_ASSIGNED TASK_.
Please write out the text read from every item as a numbered list, one line per entry, with blank lines omitted and the pictures left out.

_GIVEN DATA_.
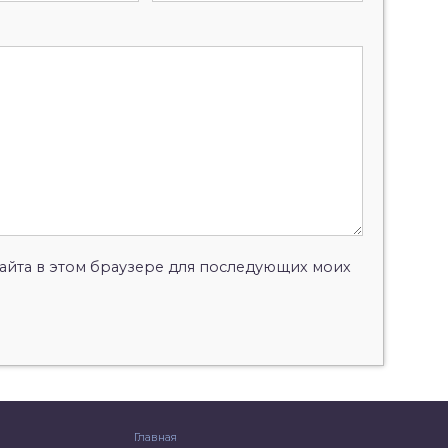
 сайта в этом браузере для последующих моих
Главная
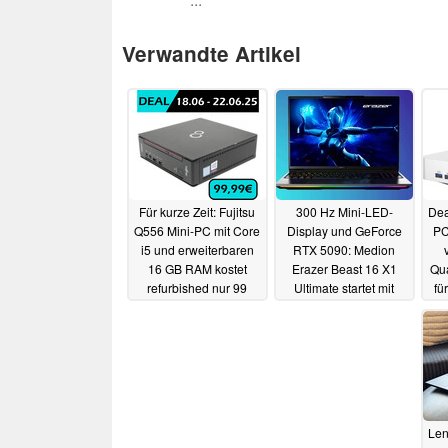
Verwandte Artikel
Für kurze Zeit: Fujitsu
300 Hz Mini-LED-
Dea
Q556 Mini-PC mit Core
Display und GeForce
PC
i5 und erweiterbaren
RTX 5090: Medion
16 GB RAM kostet
Erazer Beast 16 X1
Qu
refurbished nur 99
Ultimate startet mit
fü
Euro
Wasserkühlung
19.06.2025
28.04.2025
Len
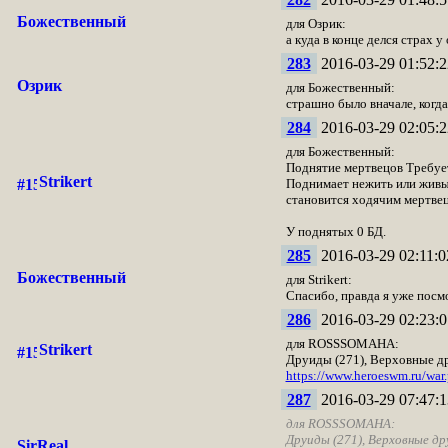
Божественный
для Озрик:
а куда в конце делся страх у 
283
2016-03-29 01:52:2
Озрик
для Божественный:
страшно было вначале, когда
284
2016-03-29 02:05:2
для Божественный:
Поднятие мертвецов Требует
Strikert
Поднимает нежить или живые
становится ходячим мертвец
У поднятых 0 БД.
285
2016-03-29 02:11:0
Божественный
для Strikert:
Спасибо, правда я уже посмо
286
2016-03-29 02:23:0
для ROSSSOMAHA:
Strikert
Друиды (271), Верховные д
https://www.heroeswm.ru/wa
287
2016-03-29 07:47:1
для ROSSSOMAHA:
Друиды (271), Верховные др
SirReal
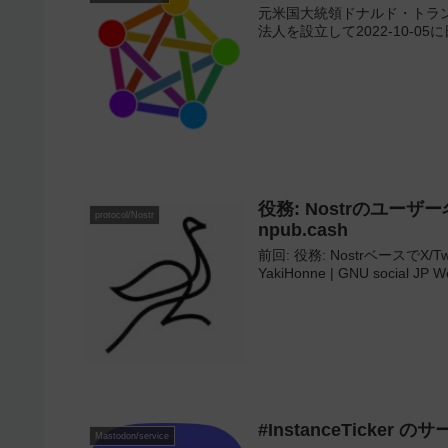
元米国大統領ドナルド・トランプの
法人を設立して2022-10-0
役務: Nostrのユー
protocol/Nostr
npub.cash
前回: 役務: NostrベースでX/
YakiHonne | GNU soci
#InstanceTicker 
Mastodon/service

_OUTPUT BELOW_.
1.  сайта в этом браузере для последующих моих
2. Главная
3. Verwandte Artikel
4. Für kurze Zeit: Fujitsu
5. 300 Hz Mini-LED-
6. Dea
7. Q556 Mini-PC mit Core
8. Display und GeForce
9. PC
10. i5 und erweiterbaren
11. RTX 5090: Medion
12. 16 GB RAM kostet
13. Erazer Beast 16 X1
14. Qu
15. refurbished nur 99
16. Ultimate startet mit
17. fü
18. Euro
19. Wasserkühlung
20. 19.06.2025
21. 28.04.2025
22. Len
23. Божественный
24. для Озрик:
25. а куда в конце делся страх у 
26. 283
27. 2016-03-29 01:52:2
28. Озрик
29. для Божественный:
30. страшно было вначале, когда
31. 284
32. 2016-03-29 02:05:2
33. для Божественный:
34. Поднятие мертвецов Требует
35. Strikert
36. Поднимает нежить или живые
37. становится ходячим мертвец
38. У поднятых 0 БД.
39. 285
40. 2016-03-29 02:11:0
41. Божественный
42. для Strikert:
43. Спасибо, правда я уже посмо
44. 286
45. 2016-03-29 02:23:0
46. для ROSSSOMAHA:
47. Strikert
48. Друиды (271), Верховные д
49. https://www.heroeswm.ru/wa
50. 287
51. 2016-03-29 07:47:1
52. для ROSSSOMAHA:
53. Друиды (271), Верховные др
54. SirReal
55. 元米国大統領ドナルド・トランプの
56. 法人を設立して2022-10-0
57. 役務: Nostrのユー
58. protocol/Nostr
59. npub.cash
60. 前回: 役務: NostrベースでX/
61. YakiHonne | GNU soci
62. #InstanceTicker 
63. Mastodon/service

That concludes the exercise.